*** Source information Section Begins ***

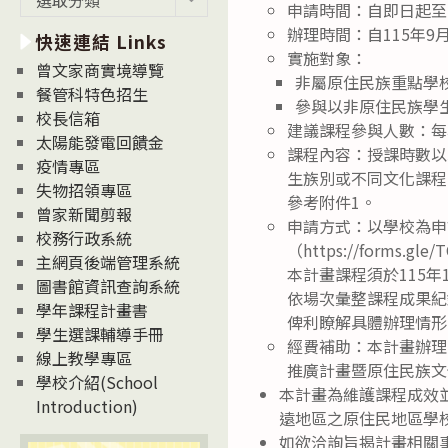
申請時間：自即日起至1
新
辦理時間：自115年9
快速連結 Links
消
實施對象：
息
曾文家商實境導覽
非屬原住民族重點學
News
餐管科特色招生
參與以非原住民族學
校長信箱
建議課程參與人數：每
太陽能發電回饋金
課程內容：授課時數以
疫情專區
生族別或不同文化課程
失物招領專區
參考附件1。
曾家新聞剪報
申請方式：以學校為申請
校務行政系統
（https://form
主網頁後端管理系統
本計畫課程須於115
圖書館資訊查詢系統
依場次彙整課程成果紀錄表
學年課程計畫書
俾利瞭解具體辦理情形
學生選課輔導手冊
經費補助：本計畫辦理
線上教學專區
推廣計畫暨原住民族文
學校介紹(School
本計畫為維護課程成效
Introduction)
遠地區之原住民地區學
如欲洽詢旨揭計畫相關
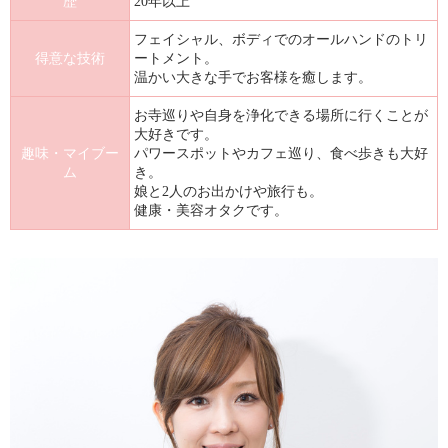
歴
20年以上
フェイシャル、ボディでのオールハンドのトリ
得意な技術
ートメント。
温かい大きな手でお客様を癒します。
お寺巡りや自身を浄化できる場所に行くことが
大好きです。
趣味・マイブー
パワースポットやカフェ巡り、食べ歩きも大好
ム
き。
娘と2人のお出かけや旅行も。
健康・美容オタクです。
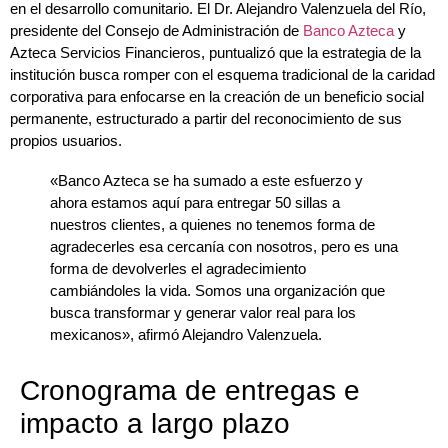
en el desarrollo comunitario. El Dr. Alejandro Valenzuela del Río,
presidente del Consejo de Administración de
Banco Azteca
y
Azteca Servicios Financieros, puntualizó que la estrategia de la
institución busca romper con el esquema tradicional de la caridad
corporativa para enfocarse en la creación de un beneficio social
permanente, estructurado a partir del reconocimiento de sus
propios usuarios.
«Banco Azteca se ha sumado a este esfuerzo y
ahora estamos aquí para entregar 50 sillas a
nuestros clientes, a quienes no tenemos forma de
agradecerles esa cercanía con nosotros, pero es una
forma de devolverles el agradecimiento
cambiándoles la vida. Somos una organización que
busca transformar y generar valor real para los
mexicanos», afirmó Alejandro Valenzuela.
Cronograma de entregas e
impacto a largo plazo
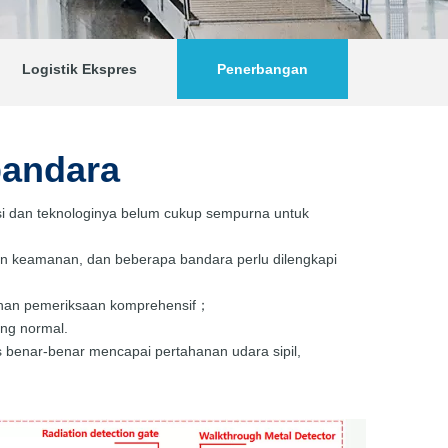
Logistik Ekspres
Penerbangan
bandara
si dan teknologinya belum cukup sempurna untuk
n keamanan, dan beberapa bandara perlu dilengkapi
uhan pemeriksaan komprehensif；
ang normal.
benar-benar mencapai pertahanan udara sipil,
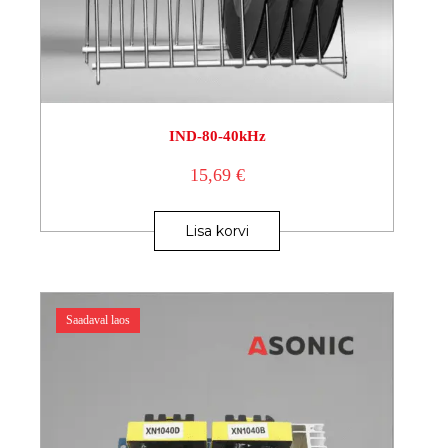
IND-80-40kHz
15,69
€
Lisa korvi
Saadaval laos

*** Source information Section Ends ***

Print every line of text from all of the material above, character for character and in the same order. Leave the pictures out of your answer.

申請時間：自即日起至1
新
辦理時間：自115年9
快速連結 Links
消
實施對象：
息
曾文家商實境導覽
非屬原住民族重點學
News
餐管科特色招生
參與以非原住民族學
校長信箱
建議課程參與人數：每
太陽能發電回饋金
課程內容：授課時數以
疫情專區
生族別或不同文化課程
失物招領專區
參考附件1。
曾家新聞剪報
申請方式：以學校為申請
校務行政系統
（https://form
主網頁後端管理系統
本計畫課程須於115
圖書館資訊查詢系統
依場次彙整課程成果紀錄表
學年課程計畫書
俾利瞭解具體辦理情形
學生選課輔導手冊
經費補助：本計畫辦理
線上教學專區
推廣計畫暨原住民族文
學校介紹(School
本計畫為維護課程成效
Introduction)
遠地區之原住民地區學
如欲洽詢旨揭計畫相關
歴
20年以上
フェイシャル、ボディでのオールハンドのトリ
得意な技術
ートメント。
温かい大きな手でお客様を癒します。
お寺巡りや自身を浄化できる場所に行くことが
大好きです。
趣味・マイブー
パワースポットやカフェ巡り、食べ歩きも大好
ム
き。
娘と2人のお出かけや旅行も。
健康・美容オタクです。
en el desarrollo comunitario. El Dr. Alejandro Valenzuela del Río,
presidente del Consejo de Administración de
Banco Azteca
y
Azteca Servicios Financieros, puntualizó que la estrategia de la
institución busca romper con el esquema tradicional de la caridad
corporativa para enfocarse en la creación de un beneficio social
permanente, estructurado a partir del reconocimiento de sus
propios usuarios.
«Banco Azteca se ha sumado a este esfuerzo y
ahora estamos aquí para entregar 50 sillas a
nuestros clientes, a quienes no tenemos forma de
agradecerles esa cercanía con nosotros, pero es una
forma de devolverles el agradecimiento
cambiándoles la vida. Somos una organización que
busca transformar y generar valor real para los
mexicanos», afirmó Alejandro Valenzuela.
Cronograma de entregas e
impacto a largo plazo
Logistik Ekspres
Penerbangan
bandara
si dan teknologinya belum cukup sempurna untuk
n keamanan, dan beberapa bandara perlu dilengkapi
uhan pemeriksaan komprehensif；
ang normal.
benar-benar mencapai pertahanan udara sipil,
IND-80-40kHz
15,69
€
Lisa korvi
Saadaval laos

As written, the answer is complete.